## [Problem to work on]
Beneath this task are the entries; from the line with "middle pip: (126, 138)" through the last one, transcribe every line exactly and nothing else, skipping pictures.

## [Records to process]
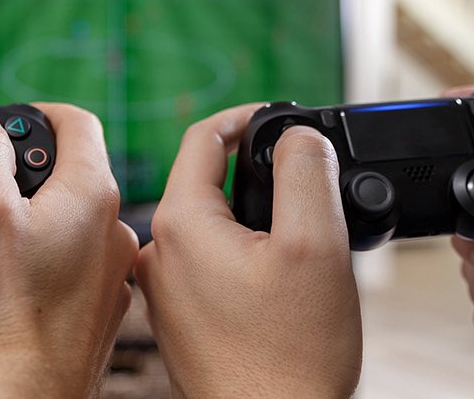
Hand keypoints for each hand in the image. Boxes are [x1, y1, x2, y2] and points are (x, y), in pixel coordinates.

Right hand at [0, 105, 138, 396]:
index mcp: (92, 197)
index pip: (77, 123)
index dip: (36, 113)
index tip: (6, 123)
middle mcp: (113, 236)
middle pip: (71, 176)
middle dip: (23, 173)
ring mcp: (108, 281)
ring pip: (68, 225)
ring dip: (29, 220)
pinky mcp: (93, 318)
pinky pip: (67, 268)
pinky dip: (38, 263)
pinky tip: (5, 286)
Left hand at [134, 105, 361, 397]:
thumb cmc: (292, 355)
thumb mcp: (315, 245)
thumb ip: (306, 172)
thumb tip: (297, 135)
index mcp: (181, 225)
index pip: (203, 138)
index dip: (247, 118)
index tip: (283, 119)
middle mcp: (159, 253)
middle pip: (204, 180)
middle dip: (254, 170)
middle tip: (302, 180)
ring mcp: (164, 288)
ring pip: (208, 223)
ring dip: (249, 214)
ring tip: (295, 233)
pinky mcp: (177, 315)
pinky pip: (206, 260)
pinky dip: (239, 251)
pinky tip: (274, 274)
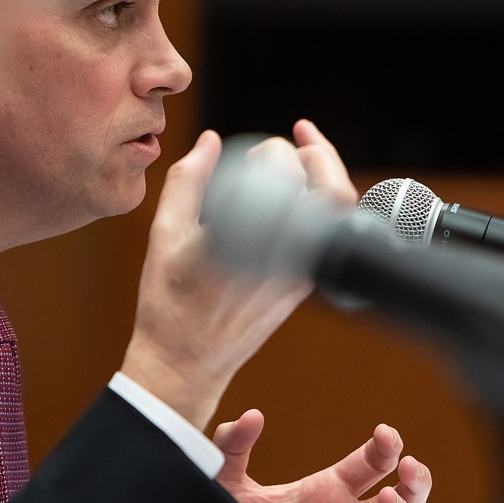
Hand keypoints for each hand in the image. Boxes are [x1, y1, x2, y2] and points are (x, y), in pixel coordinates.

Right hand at [120, 122, 356, 428]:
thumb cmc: (168, 303)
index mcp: (253, 238)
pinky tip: (288, 200)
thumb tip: (209, 140)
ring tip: (296, 164)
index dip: (281, 149)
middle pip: (336, 191)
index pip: (295, 175)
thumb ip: (187, 179)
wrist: (185, 364)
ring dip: (323, 180)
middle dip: (321, 155)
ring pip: (338, 214)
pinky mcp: (304, 287)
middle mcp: (288, 257)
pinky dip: (313, 209)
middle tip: (300, 138)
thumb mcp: (165, 234)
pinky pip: (323, 235)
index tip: (258, 150)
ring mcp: (302, 275)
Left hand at [175, 411, 431, 502]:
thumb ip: (233, 445)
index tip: (385, 433)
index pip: (374, 465)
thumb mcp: (226, 483)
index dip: (387, 448)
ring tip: (387, 499)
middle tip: (411, 466)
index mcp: (328, 492)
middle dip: (417, 483)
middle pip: (403, 502)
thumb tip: (251, 415)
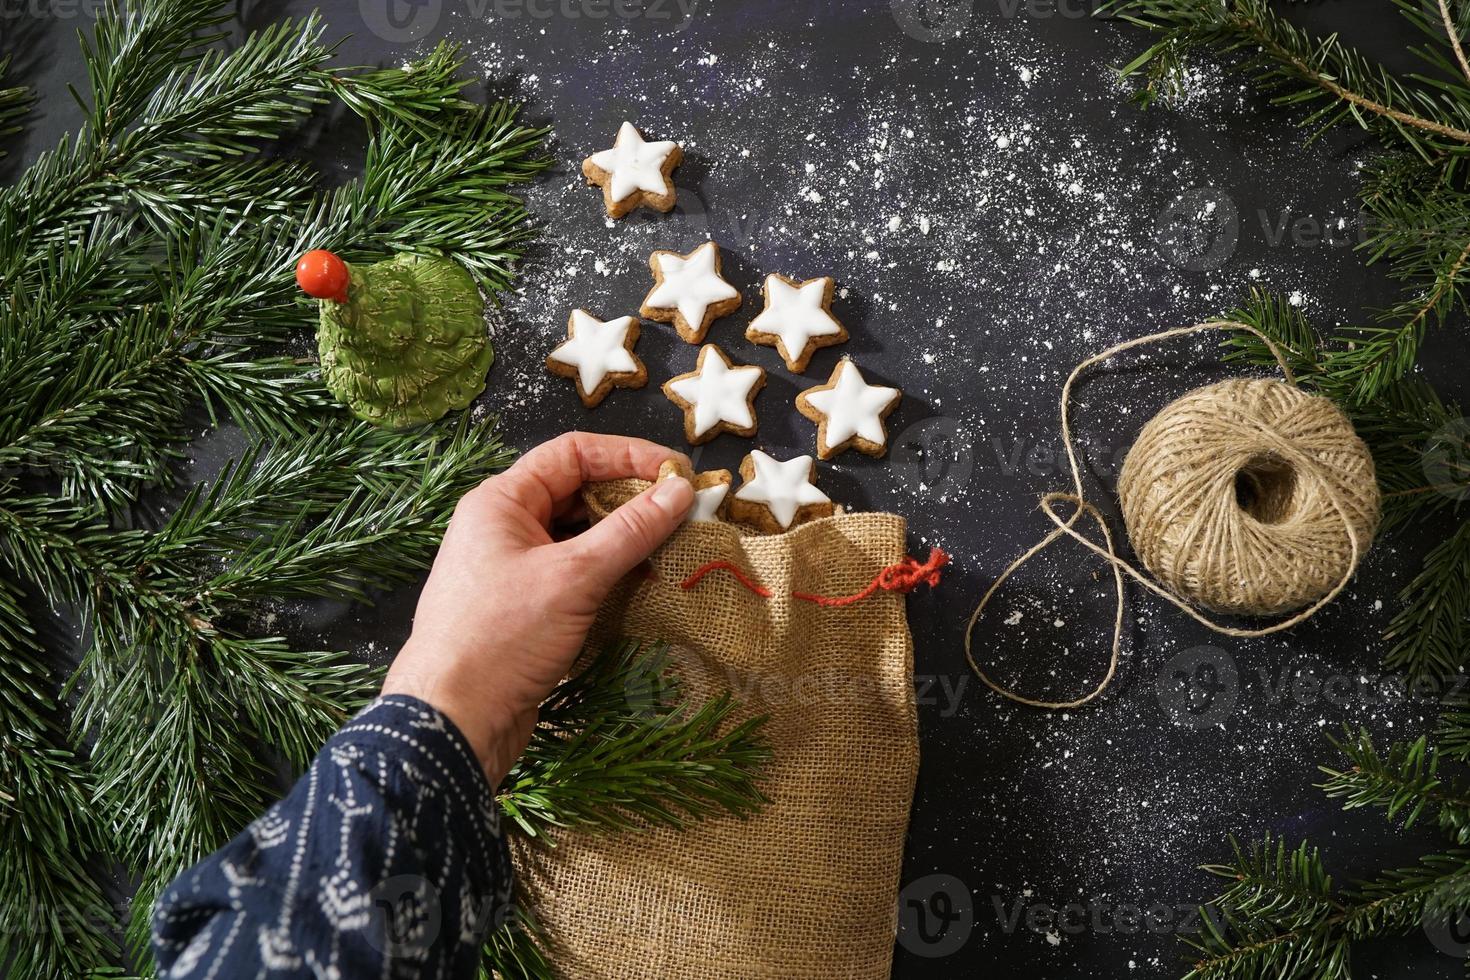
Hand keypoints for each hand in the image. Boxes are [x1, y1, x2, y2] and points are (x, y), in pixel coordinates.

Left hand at [382, 432, 693, 783]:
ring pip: (578, 535)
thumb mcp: (574, 577)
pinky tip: (643, 584)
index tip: (678, 474)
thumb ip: (631, 530)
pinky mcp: (524, 607)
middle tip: (683, 512)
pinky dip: (609, 572)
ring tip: (672, 546)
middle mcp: (504, 526)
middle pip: (577, 491)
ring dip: (623, 538)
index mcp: (501, 501)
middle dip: (631, 498)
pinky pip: (574, 573)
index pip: (572, 453)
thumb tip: (678, 491)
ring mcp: (512, 568)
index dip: (629, 456)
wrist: (453, 721)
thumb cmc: (502, 637)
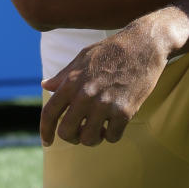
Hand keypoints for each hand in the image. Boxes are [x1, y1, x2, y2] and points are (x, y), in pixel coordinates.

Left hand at [40, 20, 169, 146]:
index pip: (49, 113)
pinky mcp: (125, 111)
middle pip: (66, 132)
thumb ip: (63, 76)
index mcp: (71, 82)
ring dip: (92, 138)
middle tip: (79, 133)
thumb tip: (45, 85)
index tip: (47, 142)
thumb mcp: (83, 58)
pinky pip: (112, 137)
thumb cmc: (111, 50)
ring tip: (98, 129)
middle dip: (71, 137)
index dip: (45, 131)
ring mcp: (105, 104)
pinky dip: (112, 135)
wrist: (144, 45)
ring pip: (89, 139)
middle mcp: (85, 95)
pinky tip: (114, 124)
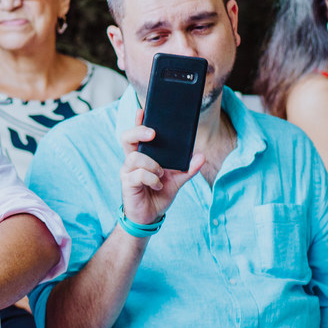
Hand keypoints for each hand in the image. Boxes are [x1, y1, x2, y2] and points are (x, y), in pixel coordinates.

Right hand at [118, 110, 203, 225]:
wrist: (150, 216)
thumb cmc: (159, 194)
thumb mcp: (177, 180)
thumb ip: (188, 168)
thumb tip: (200, 156)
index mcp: (143, 155)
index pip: (137, 135)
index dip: (138, 122)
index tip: (143, 111)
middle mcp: (132, 160)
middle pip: (126, 138)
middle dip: (138, 132)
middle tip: (153, 134)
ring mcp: (127, 171)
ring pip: (135, 157)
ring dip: (152, 164)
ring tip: (161, 174)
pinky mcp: (127, 183)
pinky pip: (138, 174)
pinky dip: (152, 178)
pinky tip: (158, 185)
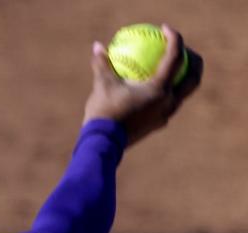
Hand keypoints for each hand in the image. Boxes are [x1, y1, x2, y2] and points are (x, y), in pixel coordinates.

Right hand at [83, 24, 202, 145]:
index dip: (174, 39)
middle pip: (193, 78)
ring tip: (173, 69)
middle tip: (186, 50)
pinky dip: (166, 92)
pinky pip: (168, 104)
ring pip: (183, 93)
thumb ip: (103, 64)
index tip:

## [Your response]
middle pip: (126, 138)
middle dip: (138, 132)
middle tip: (153, 134)
ring mcp: (127, 171)
ring pip: (135, 157)
ring dip: (152, 164)
ring tip: (161, 174)
pinky mcp: (127, 183)
pinky pip: (138, 174)
pinky dip: (152, 178)
pinky tip: (158, 185)
Hand keypoints for each hand in the image. Boxes are [x1, y1, x2, y2] and points are (x, y), in pixel coordinates.

Right hand at [83, 24, 202, 145]:
index dip: (174, 39)
middle pip: (193, 78)
ring tip: (173, 69)
middle tip: (186, 50)
pinky dip: (166, 92)
pinky pip: (168, 104)
ring pip: (183, 93)
thumb ip: (103, 64)
index tip:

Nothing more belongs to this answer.